Description of the task
For each line below with the word "قیمت", write out a copy.

Records for the task
*** Begin section ***

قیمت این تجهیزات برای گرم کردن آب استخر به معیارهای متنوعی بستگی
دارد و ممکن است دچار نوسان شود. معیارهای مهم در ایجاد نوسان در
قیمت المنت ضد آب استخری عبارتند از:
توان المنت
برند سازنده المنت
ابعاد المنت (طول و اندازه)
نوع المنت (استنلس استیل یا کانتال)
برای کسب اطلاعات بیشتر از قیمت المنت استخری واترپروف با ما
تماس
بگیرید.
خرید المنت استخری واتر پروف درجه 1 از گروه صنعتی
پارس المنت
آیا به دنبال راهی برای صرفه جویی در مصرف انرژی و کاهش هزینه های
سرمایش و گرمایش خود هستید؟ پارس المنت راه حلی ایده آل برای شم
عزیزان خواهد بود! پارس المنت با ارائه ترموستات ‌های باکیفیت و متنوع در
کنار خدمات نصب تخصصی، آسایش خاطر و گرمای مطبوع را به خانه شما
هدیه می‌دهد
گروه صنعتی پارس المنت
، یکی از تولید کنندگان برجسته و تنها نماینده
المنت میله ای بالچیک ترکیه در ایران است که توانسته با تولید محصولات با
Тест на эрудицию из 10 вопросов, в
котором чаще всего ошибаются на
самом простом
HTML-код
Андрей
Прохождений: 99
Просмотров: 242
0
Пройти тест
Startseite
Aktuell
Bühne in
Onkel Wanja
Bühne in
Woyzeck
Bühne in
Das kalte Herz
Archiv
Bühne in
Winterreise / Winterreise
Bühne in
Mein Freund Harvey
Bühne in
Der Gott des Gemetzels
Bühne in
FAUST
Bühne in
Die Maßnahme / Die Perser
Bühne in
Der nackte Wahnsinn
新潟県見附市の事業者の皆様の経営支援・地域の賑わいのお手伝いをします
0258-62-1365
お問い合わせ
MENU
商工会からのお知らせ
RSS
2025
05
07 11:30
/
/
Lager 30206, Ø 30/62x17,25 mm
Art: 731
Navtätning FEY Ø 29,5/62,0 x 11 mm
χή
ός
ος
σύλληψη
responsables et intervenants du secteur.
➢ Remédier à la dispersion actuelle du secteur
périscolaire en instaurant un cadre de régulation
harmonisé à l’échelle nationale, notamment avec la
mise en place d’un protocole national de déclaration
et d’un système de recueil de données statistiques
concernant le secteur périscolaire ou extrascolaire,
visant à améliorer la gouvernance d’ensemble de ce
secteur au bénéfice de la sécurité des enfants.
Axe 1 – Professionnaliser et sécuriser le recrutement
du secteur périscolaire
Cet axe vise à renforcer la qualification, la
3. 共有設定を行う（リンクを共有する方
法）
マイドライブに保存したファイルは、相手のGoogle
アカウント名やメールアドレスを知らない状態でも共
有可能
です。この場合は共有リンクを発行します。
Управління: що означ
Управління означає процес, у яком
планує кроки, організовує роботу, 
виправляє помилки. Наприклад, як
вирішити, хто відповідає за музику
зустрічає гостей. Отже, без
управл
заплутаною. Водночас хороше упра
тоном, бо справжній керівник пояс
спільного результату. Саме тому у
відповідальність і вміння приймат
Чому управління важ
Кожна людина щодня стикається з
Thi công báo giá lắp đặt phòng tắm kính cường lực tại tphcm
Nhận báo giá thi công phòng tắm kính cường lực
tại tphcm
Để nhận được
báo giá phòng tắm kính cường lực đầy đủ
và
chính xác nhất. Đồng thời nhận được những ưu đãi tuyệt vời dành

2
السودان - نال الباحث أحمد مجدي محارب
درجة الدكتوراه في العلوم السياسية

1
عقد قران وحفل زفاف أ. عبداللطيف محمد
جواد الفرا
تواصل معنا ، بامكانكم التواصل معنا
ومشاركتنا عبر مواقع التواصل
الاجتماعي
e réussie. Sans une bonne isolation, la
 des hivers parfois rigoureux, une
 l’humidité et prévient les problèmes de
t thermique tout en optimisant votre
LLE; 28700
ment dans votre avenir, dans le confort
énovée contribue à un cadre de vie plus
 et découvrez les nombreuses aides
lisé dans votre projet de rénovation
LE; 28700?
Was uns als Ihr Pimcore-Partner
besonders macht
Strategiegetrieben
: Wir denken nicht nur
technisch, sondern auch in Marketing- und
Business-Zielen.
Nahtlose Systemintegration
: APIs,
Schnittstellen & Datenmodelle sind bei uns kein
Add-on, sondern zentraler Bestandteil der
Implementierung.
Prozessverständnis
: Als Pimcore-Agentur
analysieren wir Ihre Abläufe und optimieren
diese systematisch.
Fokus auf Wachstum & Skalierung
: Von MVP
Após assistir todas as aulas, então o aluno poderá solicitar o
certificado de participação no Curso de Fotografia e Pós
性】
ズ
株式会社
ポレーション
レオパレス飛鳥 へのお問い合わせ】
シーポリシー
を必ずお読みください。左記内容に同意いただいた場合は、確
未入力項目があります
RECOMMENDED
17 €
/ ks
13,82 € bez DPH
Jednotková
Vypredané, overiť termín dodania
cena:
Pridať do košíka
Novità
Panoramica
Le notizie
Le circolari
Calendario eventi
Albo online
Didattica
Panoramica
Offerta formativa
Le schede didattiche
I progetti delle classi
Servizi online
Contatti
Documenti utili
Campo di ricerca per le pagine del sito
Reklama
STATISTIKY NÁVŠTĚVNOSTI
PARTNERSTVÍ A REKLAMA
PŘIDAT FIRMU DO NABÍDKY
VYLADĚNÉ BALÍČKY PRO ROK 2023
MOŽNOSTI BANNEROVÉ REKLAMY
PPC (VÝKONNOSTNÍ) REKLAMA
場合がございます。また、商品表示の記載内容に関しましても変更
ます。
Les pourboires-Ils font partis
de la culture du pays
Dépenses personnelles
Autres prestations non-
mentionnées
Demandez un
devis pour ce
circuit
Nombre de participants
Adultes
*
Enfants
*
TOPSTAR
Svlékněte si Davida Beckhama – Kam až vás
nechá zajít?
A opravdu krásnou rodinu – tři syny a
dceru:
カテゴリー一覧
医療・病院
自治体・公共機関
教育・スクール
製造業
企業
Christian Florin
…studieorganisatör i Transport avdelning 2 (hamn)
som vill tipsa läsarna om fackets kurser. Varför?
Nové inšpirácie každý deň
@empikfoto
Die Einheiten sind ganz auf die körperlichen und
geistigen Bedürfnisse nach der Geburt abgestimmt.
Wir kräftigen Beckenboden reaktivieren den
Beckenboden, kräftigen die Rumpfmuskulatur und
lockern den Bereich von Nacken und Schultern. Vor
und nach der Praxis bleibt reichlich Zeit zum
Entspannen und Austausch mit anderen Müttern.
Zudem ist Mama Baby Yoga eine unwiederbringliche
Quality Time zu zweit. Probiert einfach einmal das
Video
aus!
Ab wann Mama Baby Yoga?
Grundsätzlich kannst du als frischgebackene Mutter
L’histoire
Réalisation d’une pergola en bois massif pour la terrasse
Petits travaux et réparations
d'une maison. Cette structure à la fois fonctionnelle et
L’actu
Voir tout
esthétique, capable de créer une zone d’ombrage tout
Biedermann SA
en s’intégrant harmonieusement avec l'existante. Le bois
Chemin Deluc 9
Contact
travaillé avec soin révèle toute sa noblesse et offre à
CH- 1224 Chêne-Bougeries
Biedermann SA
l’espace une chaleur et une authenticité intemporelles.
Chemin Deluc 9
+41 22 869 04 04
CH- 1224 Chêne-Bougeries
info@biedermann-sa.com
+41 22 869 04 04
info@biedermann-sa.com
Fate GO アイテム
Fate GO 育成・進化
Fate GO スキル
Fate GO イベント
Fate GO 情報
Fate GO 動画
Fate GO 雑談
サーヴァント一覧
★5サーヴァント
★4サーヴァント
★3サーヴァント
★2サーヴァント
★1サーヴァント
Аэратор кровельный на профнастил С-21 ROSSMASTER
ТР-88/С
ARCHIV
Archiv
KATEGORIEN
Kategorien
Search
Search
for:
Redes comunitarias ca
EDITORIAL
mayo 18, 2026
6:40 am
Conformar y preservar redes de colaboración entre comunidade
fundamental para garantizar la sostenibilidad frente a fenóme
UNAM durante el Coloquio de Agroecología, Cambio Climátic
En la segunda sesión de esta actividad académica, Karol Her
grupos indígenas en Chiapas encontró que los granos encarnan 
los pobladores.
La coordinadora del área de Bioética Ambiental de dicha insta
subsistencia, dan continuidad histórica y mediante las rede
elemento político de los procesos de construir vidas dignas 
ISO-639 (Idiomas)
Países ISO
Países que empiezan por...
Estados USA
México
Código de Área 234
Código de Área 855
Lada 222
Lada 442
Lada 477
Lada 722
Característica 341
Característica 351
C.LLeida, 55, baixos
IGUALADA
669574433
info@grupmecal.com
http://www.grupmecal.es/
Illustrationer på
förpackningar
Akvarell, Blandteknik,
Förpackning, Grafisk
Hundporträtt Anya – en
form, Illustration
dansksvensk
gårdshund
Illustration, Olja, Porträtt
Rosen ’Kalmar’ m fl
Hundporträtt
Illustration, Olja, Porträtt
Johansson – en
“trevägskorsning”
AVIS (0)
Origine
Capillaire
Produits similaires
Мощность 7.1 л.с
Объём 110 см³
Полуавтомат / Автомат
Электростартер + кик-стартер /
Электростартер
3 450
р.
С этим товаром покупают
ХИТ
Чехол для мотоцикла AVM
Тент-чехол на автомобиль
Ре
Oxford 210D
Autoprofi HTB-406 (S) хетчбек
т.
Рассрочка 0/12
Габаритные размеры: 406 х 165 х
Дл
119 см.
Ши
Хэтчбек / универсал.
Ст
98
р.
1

*** End section ***

Solution to the problem
قیمت این تجهیزات برای گرم کردن آب استخر به معیارهای متنوعی بستگی
قیمت المنت ضد آب استخری عبارتند از:
برای کسب اطلاعات بیشتر از قیمت المنت استخری واترپروف با ما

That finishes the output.